“Sir William Markham?” he asked. The little cardcase had been opened, and the white edge of the card was visible in his hand.

“Not at home, sir,” said Brown.

“Ah! that’s your English way. I am not a novice, though you may think so,” said the little gentleman. “Take in this card and you will see that he will be at home for me.”

“Beg your pardon, sir,” said Brown. Though he had no objection to saying “not at home” when occasion demanded, he felt offended by being supposed to have done so falsely when his statement was true. “Master is not a gentleman that has himself denied when he is here. When I say not at home, I mean it. Sir William left Markham to-day.”

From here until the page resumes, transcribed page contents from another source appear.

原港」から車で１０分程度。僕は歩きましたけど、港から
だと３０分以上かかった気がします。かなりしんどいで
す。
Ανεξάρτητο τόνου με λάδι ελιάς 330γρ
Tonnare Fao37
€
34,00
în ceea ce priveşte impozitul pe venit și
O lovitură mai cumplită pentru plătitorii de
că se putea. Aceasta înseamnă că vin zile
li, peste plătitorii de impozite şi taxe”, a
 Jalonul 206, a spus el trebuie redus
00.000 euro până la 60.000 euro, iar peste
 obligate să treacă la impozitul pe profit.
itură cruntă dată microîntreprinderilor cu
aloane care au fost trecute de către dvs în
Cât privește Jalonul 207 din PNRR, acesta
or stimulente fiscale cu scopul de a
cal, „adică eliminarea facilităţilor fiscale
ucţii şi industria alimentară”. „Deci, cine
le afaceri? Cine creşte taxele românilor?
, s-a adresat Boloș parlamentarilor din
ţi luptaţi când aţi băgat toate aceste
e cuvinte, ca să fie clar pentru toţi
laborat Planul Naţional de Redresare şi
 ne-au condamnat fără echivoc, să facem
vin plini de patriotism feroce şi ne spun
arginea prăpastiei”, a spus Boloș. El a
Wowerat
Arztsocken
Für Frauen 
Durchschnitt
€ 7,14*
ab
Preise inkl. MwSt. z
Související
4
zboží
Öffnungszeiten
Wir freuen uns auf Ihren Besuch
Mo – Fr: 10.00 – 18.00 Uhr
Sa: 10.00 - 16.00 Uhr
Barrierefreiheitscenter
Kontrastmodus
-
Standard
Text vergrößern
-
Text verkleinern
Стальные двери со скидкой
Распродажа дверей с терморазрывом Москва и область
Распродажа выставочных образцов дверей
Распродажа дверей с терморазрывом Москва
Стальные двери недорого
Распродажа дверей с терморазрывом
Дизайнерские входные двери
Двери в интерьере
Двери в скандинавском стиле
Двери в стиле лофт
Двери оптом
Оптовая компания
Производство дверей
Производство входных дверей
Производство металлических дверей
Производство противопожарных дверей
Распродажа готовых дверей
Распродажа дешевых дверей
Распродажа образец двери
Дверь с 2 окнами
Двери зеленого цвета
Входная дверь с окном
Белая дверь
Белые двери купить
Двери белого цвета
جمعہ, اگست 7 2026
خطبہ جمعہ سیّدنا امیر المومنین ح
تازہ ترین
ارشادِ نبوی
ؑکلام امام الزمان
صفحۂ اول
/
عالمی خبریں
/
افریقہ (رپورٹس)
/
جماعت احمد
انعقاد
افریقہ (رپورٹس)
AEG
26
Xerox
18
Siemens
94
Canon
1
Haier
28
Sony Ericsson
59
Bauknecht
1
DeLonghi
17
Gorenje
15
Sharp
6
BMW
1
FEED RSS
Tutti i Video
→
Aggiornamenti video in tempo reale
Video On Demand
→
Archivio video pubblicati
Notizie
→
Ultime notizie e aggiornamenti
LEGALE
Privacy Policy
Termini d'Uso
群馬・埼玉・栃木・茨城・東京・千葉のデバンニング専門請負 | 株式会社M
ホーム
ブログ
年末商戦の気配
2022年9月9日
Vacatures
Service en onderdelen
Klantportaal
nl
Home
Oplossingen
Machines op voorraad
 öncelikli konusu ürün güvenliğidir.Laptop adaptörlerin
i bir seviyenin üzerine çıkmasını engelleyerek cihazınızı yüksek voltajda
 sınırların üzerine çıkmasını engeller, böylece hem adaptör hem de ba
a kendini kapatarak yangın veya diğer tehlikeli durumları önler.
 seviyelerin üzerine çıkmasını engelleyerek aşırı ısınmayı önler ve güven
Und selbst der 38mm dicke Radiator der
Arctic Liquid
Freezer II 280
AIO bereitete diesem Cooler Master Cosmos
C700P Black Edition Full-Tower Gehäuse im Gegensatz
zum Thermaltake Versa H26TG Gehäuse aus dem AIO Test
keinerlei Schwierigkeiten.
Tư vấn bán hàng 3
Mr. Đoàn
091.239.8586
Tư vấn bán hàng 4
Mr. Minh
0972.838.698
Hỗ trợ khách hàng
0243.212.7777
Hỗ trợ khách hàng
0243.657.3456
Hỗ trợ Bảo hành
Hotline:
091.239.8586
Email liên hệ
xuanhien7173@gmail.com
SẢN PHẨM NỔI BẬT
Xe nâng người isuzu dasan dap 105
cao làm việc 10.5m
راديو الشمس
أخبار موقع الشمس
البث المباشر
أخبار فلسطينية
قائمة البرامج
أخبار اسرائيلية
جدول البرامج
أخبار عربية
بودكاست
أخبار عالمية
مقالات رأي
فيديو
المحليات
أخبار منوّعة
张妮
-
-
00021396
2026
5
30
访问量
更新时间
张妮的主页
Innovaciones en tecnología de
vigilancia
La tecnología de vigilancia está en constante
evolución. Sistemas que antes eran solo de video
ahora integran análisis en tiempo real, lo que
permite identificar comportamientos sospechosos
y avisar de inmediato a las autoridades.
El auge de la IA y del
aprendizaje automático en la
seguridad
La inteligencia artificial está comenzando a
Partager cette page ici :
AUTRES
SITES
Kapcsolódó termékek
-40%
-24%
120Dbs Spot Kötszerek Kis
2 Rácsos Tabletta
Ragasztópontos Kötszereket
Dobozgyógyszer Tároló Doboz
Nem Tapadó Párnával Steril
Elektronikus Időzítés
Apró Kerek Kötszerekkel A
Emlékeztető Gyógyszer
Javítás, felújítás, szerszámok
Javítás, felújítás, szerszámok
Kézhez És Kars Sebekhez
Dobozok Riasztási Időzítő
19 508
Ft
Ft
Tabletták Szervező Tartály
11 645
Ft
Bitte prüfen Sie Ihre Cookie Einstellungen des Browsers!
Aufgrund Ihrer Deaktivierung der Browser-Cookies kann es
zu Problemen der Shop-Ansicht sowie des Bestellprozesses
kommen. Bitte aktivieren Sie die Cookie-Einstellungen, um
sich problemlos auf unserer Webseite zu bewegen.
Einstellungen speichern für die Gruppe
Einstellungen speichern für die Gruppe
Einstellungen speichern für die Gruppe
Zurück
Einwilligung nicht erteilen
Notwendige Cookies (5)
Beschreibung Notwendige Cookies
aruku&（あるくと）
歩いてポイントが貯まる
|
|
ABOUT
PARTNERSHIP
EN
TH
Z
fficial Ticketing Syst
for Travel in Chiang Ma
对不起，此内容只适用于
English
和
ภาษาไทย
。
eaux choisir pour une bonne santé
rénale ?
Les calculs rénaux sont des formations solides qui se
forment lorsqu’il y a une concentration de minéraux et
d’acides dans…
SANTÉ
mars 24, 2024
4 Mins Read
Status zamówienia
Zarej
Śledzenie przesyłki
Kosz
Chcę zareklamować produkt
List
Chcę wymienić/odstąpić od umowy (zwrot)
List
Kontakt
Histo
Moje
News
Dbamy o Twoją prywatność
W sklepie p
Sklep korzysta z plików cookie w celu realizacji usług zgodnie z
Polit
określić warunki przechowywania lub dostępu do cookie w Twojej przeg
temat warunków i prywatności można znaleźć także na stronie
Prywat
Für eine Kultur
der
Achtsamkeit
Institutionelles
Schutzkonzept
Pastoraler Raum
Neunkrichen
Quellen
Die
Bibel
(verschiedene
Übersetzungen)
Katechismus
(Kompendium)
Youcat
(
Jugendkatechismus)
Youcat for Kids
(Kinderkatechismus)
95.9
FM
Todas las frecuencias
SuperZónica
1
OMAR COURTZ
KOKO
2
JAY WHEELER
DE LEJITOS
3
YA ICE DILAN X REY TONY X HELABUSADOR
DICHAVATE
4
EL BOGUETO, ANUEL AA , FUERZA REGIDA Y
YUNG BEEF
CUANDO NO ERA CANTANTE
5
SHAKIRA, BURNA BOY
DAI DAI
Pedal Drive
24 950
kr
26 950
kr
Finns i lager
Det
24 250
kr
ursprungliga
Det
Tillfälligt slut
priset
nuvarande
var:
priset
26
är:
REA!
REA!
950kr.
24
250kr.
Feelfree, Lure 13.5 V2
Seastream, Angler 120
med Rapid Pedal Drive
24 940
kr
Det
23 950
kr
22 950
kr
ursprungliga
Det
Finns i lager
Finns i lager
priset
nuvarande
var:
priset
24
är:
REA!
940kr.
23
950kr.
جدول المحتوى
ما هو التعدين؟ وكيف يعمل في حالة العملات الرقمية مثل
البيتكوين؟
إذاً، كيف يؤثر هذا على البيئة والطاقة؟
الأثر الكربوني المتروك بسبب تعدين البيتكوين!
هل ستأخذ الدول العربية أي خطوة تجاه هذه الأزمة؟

“Left to-day!—that is very unlucky,” said the stranger. He stood quite disconcerted for the moment, and gnawed the ends of his moustache, still with the card half extended between his finger and thumb. “You are sure now,” he added in a conciliatory tone, “that it is not by way of getting rid of intruders? I am no intruder. I am—a relation.”

“Very sorry, sir,” said Brown; “if you were one of the family—if you were Mr. Markham himself, I couldn’t say no different. Sir William, and my lady, and Miss Alice, they went to Oxford this morning by the early train.

“Mr. Markham himself—who is Mr. Markham?” he said, with a peculiar smile hovering about his mouth. “I am—a relation; but I have never been in England before, and I don’t know much about the family. Is Mr. Markham a son, or brother—perhaps brother to Sir William?”

“The eldest son and heir, sir,” said Brown, with dignity. “You’ll see it in the Baronetage of England all about him, ‘Paul Reginald, born May 6, 18—.’ He came of age this year.”

The brown face of the stranger was full of varying expression while this was said—surprise, a half amusement, mingled with anger; emotions much too personal to be consistent with his ignorance of the family history. Strange, when he did not know anything about it, that he should be so much interested! Brown eyed him very keenly, with natural suspicion, though he did not know what it was he suspected. The little gentleman had closed his card-case, but still held it in his hand.

“So,” he said, “the heir; then perhaps he is at home?”